**Tugas Anda**. Tuliskan lanjutan teks bacaan tentang pH kompos di bawah ini, dimulai tepat setelah kalimat terakhirnya.

**Teks Bacaan**.

══════

Dimana pada pengamatan ini dilakukan pengambilan sampel setiap
harinya untuk diamati. Adapun alat yang digunakan adalah PH meter
namun pada beberapa pengamatan menggunakan kertas lakmus.
Dari hasil praktikum menunjukan pada minggu pertama PH
kompos 7,43 kemdian mengalami penuruana pada minggu ke-2 yaitu
pada PH 7,2 namun minggu ke-3 mengalami kenaikan hingga pada
minggu ke-6 dimana pada minggu 6 tersebut menunjukan kenaikan
tertinggi yaitu pada PH 8,65. hal ini dikarenakan kurang ratanya sampel
dalam pengambilan sampel ataupun berat sampel yang sedikit berbeda,
dan juga banyaknya abu yang ikut terbawa saat pengecekan kadar pH,
semakin banyak abu yang terbawa semakin tinggi kadar pH yang
diamati, alat ukur yang digunakan ada 2 macam, sehingga nilai PH
yang keluar berbeda dan pada saat pengadukan sampel tidak merata saat
akan dicek pHnya menggunakan pH meter, sehingga dapat
mengakibatkan pH berubah – ubah.
Namun kemudian pada minggu ke-7 dan 8 terjadi
penurunanan PH secara berangsur yaitu pada minggu ke- 7 pada PH 8,3
dan pada minggu ke-8/terakhir pengamatan pada PH 7,26 dimana nilai
tersebut masih pada ph optimum menurut SNI. Menurut standart
kualitas SNI, pH yang optimum untuk proses pengomposan berkisar
antara 6.5 sampai 7.5. pH. Proses pengomposan sendiri akan
menyebabkan perubahan pada bahan organik dan pH bahan itu sendiri.
Sebagai contoh, proses pelepasan asam, secara temporer atau lokal,
akan menyebabkan penurunan pH (pengasaman), sedangkan produksi
amonia dari senyawa-senyawa yang mengandung nitrogen akan
meningkatkan pH pada fase-fase awal pengomposan. pH kompos yang
sudah matang biasanya mendekati netral.
Adapun faktor lainnya derajat keasaman perlu dikontrol
selama proses pengomposan berlangsung. Jika derajat keasaman terlalu
tinggi atau terlalu basa konsumsi oksigen akan semakin naik dan akan
memberikan hasil yang buruk bagilingkungan. Derajat keasaman yang
terlalu tinggi juga akan menyebabkan unsure nitrogen dalam bahan
kompos berubah menjadi ammonia (NH3) sebaliknya dalam keadaan
asam (derajat keasaman rendah) akan menyebabkan sebagian
mikroorganisme mati. Derajat keasaman yang terlalu tinggi dapat
diturunkan dengan menambahkan kotoran hewan, urea, atau pupuk
nitrogen. Jika derajat keasaman terlalu rendah bisa ditingkatkan dengan
menambahkan kapur dan abu dapur kedalam bahan kompos.

══════

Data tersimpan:
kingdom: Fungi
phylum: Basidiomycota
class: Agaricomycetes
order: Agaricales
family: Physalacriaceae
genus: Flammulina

══════

**Ruang Jawaban**.
b. Temperatur/ Suhu
Pola perubahan temperatur dan tumpukan sampah bervariasi
sesuai dengan tipe dan jenis mikroorganisme. Pada proses
pengomposan dimulai sebagian energi yang dihasilkan akan
meningkatkan suhu. Peningkatan suhu merupakan indikator adanya
proses dekomposisi sebagai akibat hubungan kadar air dan kerja
mikroorganisme. Pada saat bahan organik dirombak oleh
mikroorganisme maka dibebaskanlah sejumlah energi berupa panas.
Pada tahap awal pengomposan miroorganisme memperbanyak diri
secara cepat dan menaikkan suhu.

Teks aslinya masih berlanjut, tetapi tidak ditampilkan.